§ WORK TO BE COMPLETED
Can you write out the material below word for word, from its first line through the line containing "state / province: Bolívar"?

§ MATERIAL
━━━━━━━━━━━━━━━━━━━━
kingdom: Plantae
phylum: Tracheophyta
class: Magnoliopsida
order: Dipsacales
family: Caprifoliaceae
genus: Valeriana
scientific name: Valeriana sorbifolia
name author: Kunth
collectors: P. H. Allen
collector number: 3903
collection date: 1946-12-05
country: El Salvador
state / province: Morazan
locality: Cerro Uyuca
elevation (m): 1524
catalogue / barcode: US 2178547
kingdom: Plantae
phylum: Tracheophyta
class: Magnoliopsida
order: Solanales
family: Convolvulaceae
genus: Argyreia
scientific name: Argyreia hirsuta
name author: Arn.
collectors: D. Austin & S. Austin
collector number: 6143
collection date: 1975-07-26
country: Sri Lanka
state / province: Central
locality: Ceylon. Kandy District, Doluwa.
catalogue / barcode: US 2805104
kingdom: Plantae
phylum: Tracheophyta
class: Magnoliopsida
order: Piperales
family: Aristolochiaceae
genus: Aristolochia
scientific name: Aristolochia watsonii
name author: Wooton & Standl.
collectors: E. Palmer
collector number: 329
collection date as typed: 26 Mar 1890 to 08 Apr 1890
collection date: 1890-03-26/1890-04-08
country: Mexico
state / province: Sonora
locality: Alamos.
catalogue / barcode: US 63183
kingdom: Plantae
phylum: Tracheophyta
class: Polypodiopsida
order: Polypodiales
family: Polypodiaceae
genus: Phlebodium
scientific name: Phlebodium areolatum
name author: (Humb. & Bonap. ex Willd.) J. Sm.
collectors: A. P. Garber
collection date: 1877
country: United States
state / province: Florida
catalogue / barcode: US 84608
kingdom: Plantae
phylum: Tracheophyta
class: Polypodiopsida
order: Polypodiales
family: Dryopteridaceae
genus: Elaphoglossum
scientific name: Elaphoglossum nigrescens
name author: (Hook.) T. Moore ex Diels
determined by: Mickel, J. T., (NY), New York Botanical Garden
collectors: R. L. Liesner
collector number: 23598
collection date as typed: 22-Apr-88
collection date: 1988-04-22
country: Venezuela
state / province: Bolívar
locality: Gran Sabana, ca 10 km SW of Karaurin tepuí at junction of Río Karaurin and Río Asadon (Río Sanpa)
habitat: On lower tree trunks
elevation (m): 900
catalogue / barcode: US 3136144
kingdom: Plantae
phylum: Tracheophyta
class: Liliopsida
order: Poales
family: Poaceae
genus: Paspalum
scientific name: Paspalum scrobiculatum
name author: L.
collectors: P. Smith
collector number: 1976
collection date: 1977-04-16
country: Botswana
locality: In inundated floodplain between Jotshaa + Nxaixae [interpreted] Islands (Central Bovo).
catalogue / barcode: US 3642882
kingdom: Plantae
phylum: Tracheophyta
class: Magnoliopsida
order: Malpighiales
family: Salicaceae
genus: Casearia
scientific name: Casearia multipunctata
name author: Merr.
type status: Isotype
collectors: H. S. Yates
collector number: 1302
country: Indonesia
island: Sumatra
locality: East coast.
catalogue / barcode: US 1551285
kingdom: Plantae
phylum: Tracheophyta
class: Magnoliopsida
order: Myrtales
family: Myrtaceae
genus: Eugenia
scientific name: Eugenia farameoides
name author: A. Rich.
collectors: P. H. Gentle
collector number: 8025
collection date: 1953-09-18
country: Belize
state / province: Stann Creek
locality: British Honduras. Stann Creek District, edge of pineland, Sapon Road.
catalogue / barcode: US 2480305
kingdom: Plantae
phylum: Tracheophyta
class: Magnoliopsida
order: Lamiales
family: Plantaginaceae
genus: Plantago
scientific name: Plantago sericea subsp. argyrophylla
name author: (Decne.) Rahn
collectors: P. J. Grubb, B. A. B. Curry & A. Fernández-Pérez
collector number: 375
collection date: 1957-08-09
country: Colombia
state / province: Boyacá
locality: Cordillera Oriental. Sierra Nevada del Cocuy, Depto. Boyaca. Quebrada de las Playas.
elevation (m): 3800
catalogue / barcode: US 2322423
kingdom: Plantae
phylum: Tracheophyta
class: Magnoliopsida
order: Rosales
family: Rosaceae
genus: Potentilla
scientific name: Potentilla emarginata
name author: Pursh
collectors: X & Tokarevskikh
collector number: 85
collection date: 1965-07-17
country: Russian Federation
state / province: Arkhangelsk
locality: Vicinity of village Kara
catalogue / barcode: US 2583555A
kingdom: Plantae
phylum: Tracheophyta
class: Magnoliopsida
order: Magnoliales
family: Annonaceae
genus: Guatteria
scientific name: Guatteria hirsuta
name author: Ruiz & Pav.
━━━━━━━━━━━━━━━━━━━━
§ CORRECT OUTPUT
kingdom: Plantae
phylum: Tracheophyta
class: Magnoliopsida
order: Dipsacales
family: Caprifoliaceae
genus: Valeriana
scientific name: Valeriana sorbifolia
name author: Kunth
collectors: P. H. Allen
collector number: 3903
collection date: 1946-12-05
country: El Salvador
state / province: Morazan
locality: Cerro Uyuca
elevation (m): 1524
catalogue / barcode: US 2178547
kingdom: Plantae
phylum: Tracheophyta
class: Magnoliopsida
order: Solanales
family: Convolvulaceae
genus: Argyreia
scientific name: Argyreia hirsuta
name author: Arn.
collectors: D. Austin & S. Austin
collector number: 6143
collection date: 1975-07-26
country: Sri Lanka
state / province: Central
locality: Ceylon. Kandy District, Doluwa.
catalogue / barcode: US 2805104
kingdom: Plantae
phylum: Tracheophyta
class: Magnoliopsida
order: Piperales
family: Aristolochiaceae
genus: Aristolochia
scientific name: Aristolochia watsonii
name author: Wooton & Standl.
collectors: E. Palmer
collector number: 329
collection date as typed: 26 Mar 1890 to 08 Apr 1890
collection date: 1890-03-26/1890-04-08
country: Mexico
state / province: Sonora
locality: Alamos.
catalogue / barcode: US 63183
kingdom: Plantae
phylum: Tracheophyta
class: Polypodiopsida
order: Polypodiales
family: Polypodiaceae
genus: Phlebodium
scientific name: Phlebodium areolatum
name author: (Humb. & Bonap. ex Willd.) J. Sm.
collectors: A. P. Garber
collection date: 1877
country: United States
state / province: Florida
catalogue / barcode: US 84608
kingdom: Plantae
phylum: Tracheophyta
class: Polypodiopsida
order: Polypodiales
family: Dryopteridaceae
genus: Elaphoglossum
scientific name: Elaphoglossum nigrescens
name author: (Hook.) T. Moore ex Diels
determined by: Mickel, J. T., (NY), New York Botanical Garden
collectors: R. L. Liesner
collector number: 23598
collection date as typed: 22-Apr-88
collection date: 1988-04-22
country: Venezuela
state / province: Bolívar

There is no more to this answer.